Paperwork Item Why It Helps Where To Get It
Doctor’s order Shows the test was requested for a stated reason Clinician’s office or patient portal
Clinical note about symptoms Links the ultrasound to medical need Visit note from the ordering clinician
CPT code list from the facility Lets the plan confirm benefits for the exact service Imaging center billing desk
Diagnosis code used on the claim Explains why the test was done in claim language EOB or facility claim detail
Prior authorization approval Proves the plan gave a go-ahead Plan portal, fax letter, or clinician’s office
EOB for the date of service Shows allowed amount and patient responsibility Insurer portal or mailed EOB
Itemized bill Breaks out facility and reading charges Facility billing office
Network confirmation note Backs up an “in network” quote from the plan Your call notes with rep name and reference number

When A Breast Ultrasound Is Ordered After A Mammogram

It’s common to get an ultrasound after a screening mammogram flags a spot that needs a closer look. In that case, the ultrasound is usually treated as diagnostic follow-up. Many plans pay for it under imaging benefits, not preventive benefits.

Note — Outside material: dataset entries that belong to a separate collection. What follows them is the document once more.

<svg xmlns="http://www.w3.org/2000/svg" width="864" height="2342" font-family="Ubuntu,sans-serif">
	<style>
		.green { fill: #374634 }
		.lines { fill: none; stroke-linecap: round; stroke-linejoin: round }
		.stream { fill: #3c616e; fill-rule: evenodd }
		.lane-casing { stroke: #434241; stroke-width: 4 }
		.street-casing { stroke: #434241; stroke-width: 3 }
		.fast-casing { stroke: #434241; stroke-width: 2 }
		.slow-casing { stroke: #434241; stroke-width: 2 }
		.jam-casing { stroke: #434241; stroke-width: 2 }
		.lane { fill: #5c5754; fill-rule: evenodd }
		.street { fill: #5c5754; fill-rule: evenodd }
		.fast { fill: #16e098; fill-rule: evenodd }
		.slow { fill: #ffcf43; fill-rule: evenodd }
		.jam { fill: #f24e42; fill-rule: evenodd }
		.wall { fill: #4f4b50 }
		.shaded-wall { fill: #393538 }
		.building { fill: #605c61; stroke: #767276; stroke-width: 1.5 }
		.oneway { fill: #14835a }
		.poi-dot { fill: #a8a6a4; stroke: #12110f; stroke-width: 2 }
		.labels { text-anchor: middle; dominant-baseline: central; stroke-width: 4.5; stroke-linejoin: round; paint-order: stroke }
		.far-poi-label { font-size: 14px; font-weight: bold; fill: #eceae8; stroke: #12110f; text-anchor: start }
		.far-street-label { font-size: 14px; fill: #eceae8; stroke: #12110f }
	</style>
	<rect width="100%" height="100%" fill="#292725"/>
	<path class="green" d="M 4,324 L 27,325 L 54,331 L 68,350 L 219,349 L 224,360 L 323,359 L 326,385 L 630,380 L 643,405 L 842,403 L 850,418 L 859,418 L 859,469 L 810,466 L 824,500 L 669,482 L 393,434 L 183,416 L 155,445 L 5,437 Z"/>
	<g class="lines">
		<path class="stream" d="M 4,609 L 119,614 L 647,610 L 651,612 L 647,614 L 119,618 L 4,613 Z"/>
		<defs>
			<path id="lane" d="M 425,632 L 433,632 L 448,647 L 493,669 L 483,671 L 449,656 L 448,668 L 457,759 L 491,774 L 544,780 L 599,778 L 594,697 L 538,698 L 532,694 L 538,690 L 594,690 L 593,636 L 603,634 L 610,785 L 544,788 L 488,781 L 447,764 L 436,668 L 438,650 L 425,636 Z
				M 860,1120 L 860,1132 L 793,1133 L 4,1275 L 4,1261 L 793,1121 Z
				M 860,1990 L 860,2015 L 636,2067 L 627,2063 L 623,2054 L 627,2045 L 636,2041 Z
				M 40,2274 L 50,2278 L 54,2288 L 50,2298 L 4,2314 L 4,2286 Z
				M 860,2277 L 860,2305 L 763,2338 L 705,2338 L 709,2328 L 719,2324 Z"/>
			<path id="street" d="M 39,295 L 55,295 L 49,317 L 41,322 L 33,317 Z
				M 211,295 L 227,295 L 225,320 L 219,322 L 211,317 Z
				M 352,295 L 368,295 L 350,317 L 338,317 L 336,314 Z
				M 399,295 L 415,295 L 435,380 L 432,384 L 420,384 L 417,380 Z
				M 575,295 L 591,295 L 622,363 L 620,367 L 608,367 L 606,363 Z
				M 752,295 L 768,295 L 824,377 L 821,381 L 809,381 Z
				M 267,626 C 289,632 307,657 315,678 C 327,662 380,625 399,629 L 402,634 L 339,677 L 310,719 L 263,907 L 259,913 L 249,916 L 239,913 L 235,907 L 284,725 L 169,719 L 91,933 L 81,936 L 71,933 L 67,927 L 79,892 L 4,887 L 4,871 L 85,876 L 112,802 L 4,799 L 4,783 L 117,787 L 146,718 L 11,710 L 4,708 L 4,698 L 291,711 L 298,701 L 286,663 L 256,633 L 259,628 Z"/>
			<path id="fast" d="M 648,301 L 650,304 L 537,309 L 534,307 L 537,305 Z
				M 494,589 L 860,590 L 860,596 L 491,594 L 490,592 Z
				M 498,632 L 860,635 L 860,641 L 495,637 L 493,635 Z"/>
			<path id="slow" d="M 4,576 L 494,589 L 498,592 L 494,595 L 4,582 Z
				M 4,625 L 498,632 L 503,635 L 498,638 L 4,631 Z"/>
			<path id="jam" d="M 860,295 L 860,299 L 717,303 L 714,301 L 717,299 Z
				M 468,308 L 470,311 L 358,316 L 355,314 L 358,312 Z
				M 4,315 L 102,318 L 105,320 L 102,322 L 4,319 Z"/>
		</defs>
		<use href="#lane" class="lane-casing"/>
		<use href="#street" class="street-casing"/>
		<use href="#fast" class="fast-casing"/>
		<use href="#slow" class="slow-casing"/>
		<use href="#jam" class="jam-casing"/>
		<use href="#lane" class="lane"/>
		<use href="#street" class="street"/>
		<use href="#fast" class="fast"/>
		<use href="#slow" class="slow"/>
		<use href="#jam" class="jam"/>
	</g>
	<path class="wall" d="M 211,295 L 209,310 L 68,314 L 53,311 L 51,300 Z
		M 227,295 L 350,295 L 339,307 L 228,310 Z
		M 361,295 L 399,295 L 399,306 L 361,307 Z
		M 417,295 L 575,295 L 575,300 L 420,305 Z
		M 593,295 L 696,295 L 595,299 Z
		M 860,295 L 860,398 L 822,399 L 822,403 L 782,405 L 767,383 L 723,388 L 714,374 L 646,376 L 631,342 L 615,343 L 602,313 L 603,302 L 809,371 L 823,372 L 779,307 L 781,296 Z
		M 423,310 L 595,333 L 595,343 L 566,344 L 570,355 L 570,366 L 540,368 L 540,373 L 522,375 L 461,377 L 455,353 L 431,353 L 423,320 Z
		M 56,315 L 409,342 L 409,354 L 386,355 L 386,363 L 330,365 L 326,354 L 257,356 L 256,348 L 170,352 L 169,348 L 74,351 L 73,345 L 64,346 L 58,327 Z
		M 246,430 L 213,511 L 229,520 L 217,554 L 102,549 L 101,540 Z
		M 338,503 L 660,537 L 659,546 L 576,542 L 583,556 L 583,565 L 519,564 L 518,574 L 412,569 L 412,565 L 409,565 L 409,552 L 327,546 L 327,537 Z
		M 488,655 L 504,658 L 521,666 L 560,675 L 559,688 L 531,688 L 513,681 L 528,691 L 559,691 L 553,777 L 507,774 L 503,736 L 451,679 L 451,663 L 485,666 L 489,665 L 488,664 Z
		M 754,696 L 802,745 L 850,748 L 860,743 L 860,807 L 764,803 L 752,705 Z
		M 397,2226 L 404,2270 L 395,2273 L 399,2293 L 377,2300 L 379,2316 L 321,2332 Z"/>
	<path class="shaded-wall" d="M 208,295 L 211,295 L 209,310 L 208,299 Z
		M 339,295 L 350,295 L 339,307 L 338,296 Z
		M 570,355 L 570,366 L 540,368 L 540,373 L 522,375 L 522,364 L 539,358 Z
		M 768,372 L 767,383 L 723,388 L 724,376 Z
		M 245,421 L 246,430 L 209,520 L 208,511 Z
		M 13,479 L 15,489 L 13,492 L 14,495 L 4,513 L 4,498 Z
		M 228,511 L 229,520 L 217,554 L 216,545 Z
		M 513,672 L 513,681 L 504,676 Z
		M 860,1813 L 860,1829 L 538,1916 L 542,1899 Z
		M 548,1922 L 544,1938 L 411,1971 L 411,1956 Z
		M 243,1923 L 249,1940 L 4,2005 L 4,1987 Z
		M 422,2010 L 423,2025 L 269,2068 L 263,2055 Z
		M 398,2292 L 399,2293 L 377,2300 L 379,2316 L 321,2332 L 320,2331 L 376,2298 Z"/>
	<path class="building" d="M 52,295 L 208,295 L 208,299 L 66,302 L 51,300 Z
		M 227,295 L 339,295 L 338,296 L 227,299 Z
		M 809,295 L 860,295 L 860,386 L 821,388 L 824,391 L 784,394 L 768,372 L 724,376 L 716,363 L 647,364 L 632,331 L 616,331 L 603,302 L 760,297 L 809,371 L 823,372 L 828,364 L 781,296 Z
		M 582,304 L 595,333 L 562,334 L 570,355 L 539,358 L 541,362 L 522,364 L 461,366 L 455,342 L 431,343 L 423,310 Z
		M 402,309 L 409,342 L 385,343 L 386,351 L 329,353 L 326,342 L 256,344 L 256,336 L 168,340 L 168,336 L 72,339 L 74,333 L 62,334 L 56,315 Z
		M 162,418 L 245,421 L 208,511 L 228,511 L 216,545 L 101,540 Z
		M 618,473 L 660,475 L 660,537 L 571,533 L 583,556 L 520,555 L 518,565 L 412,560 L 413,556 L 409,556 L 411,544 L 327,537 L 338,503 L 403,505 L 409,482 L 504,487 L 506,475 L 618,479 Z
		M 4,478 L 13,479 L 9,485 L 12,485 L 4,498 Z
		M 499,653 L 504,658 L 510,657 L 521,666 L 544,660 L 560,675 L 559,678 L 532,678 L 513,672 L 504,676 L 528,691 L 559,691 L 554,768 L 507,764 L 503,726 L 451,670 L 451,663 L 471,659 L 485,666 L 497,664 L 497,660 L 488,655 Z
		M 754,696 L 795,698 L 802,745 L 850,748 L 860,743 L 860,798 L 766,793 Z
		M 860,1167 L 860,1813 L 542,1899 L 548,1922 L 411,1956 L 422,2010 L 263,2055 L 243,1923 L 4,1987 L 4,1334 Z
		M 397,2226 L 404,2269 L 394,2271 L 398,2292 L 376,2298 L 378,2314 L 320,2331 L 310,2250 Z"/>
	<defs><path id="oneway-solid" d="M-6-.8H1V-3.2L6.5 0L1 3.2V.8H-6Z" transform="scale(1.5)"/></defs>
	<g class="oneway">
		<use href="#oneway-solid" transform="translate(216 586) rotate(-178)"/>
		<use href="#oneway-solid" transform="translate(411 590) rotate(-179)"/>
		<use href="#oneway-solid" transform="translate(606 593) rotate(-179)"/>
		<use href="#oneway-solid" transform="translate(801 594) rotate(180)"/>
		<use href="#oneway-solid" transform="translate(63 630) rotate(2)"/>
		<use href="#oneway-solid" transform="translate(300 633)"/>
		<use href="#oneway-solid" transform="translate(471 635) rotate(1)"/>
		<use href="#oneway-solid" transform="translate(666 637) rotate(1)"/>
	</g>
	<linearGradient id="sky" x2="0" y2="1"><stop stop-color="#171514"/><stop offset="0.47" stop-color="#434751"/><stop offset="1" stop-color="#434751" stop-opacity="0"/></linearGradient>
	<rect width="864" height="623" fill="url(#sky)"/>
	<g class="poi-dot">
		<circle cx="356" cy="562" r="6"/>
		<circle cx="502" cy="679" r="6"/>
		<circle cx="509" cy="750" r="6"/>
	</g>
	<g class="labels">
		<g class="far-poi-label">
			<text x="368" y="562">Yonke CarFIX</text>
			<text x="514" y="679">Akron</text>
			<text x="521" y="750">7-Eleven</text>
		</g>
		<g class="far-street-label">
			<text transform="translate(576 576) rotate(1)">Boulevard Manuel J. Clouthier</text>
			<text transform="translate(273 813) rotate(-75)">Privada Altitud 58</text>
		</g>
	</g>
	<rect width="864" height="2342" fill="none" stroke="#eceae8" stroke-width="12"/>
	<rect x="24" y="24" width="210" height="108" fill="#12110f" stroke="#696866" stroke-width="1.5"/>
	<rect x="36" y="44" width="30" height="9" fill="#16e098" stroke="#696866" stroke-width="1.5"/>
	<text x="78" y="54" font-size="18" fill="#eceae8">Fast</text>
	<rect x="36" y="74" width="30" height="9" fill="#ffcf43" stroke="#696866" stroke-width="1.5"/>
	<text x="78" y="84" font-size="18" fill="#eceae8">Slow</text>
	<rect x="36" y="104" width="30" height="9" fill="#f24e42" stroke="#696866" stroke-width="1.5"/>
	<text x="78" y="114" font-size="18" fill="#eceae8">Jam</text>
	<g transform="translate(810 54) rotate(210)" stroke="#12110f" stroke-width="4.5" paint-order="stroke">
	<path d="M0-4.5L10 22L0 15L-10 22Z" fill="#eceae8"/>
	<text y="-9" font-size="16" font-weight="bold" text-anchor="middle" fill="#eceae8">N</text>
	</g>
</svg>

Ask the imaging center for a written benefits estimate before the appointment.

A Quick Checklist For Today

Print this list or drop it in your notes app. It’s built to keep you out of billing limbo.

  1. Ask the ordering office for the CPT code(s) and the diagnosis code.
  2. Confirm the imaging center and the radiologist group are in network.
  3. Ask the insurer if prior authorization is needed for those codes.
  4. Request an out-of-pocket estimate from both the plan and the facility.
  5. Save call notes, names, and reference numbers.
  6. After the test, check the EOB before you pay a bill.

Next Steps If You’re Still Unsure

If you still feel stuck, start with your plan’s member services line and ask for the written benefit language tied to diagnostic ultrasound. Ask your clinician’s office to confirm the order reflects your symptoms or the mammogram finding.

One last note: if you notice a new lump, skin dimpling, or bloody nipple discharge, don’t wait on paperwork. Call your clinician’s office and ask what timing they want for imaging.

If you’re still asking are breast ultrasounds covered by insurance?, use the checklist above to get a clear yes or no for your plan.